Lors de sa conférence de presse du 16 mai, François Hollande
a été catégorique: il n’est pas question d’un remaniement ministériel dans les
prochains mois et encore moins d’un élargissement de la majorité. «Avec qui?»
a-t-il ajouté, expliquant qu’il était, en revanche, ouvert à tout ralliement à
sa politique et à sa majorité mais qu’il n’irait pas en chercher une autre.
Fermer le ban et les espoirs, à court terme, de François
Bayrou de constituer un axe gouvernemental PS-MoDem.
Quelques jours auparavant, lors d’un colloque, le directeur
du Cecop (Centre d’études et de connaissance sur l’opinion publique), Jérôme
Jaffré, estimait que l’erreur politique majeure de François Hollande avait été
de ne pas élargir au centre sa majorité dès qu’il a été élu. Ainsi, il aurait
du, selon l’analyste politique, faire entrer le Mouvement démocrate de François
Bayrou dans la majorité présidentielle tout en faisant réélire son leader à
l’Assemblée nationale.

» CONSIGNE A:
Recopiez à l'identique les lignes des enregistrements en commençant au début des enregistrements et en terminant à la ligne qui contient «de trophées», les deux bornes incluses. Laissez les images de côté dans votre réponse.

» ENREGISTREMENTS FOURNIS:
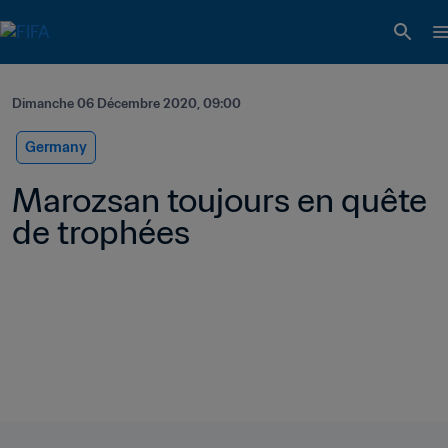
Dimanche 06 Décembre 2020, 09:00
Germany
Marozsan toujours en quête 
de trophées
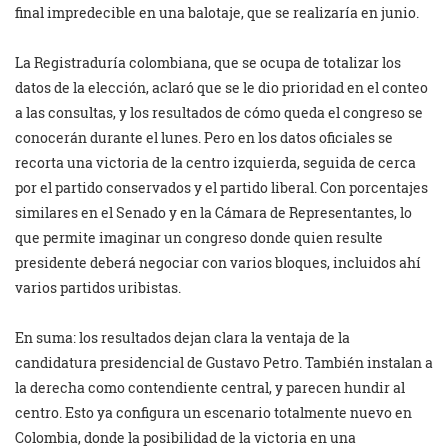
final impredecible en una balotaje, que se realizaría en junio.
La Registraduría colombiana, que se ocupa de totalizar los
datos de la elección, aclaró que se le dio prioridad en el conteo
a las consultas, y los resultados de cómo queda el congreso se
conocerán durante el lunes. Pero en los datos oficiales se
recorta una victoria de la centro izquierda, seguida de cerca
por el partido conservados y el partido liberal. Con porcentajes
similares en el Senado y en la Cámara de Representantes, lo
que permite imaginar un congreso donde quien resulte
presidente deberá negociar con varios bloques, incluidos ahí
varios partidos uribistas.
En suma: los resultados dejan clara la ventaja de la
candidatura presidencial de Gustavo Petro. También instalan a
la derecha como contendiente central, y parecen hundir al
centro. Esto ya configura un escenario totalmente nuevo en
Colombia, donde la posibilidad de la victoria en una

» CONSIGNE B:
Résumez l'extrait en deux phrases.

» RÉPONSE A:
Dimanche 06 Décembre 2020, 09:00
Germany
Marozsan toujours en quête 
de trophées

» RÉPONSE B:
Lors de sa conférence de presse du 16 mai, François Hollande a exclu tout remaniement ministériel dans les prochains mois et, à plus forte raison, tout élargissement de la majorité, tout en se disant ouvert aux ralliements à sa politique. Quelques jours plus tôt, Jérôme Jaffré, directeur du Cecop, estimait que son erreur politique majeure avait été de ne pas élargir sa majorité au centre dès son élection, en y faisant entrer le Mouvement démocrate de François Bayrou.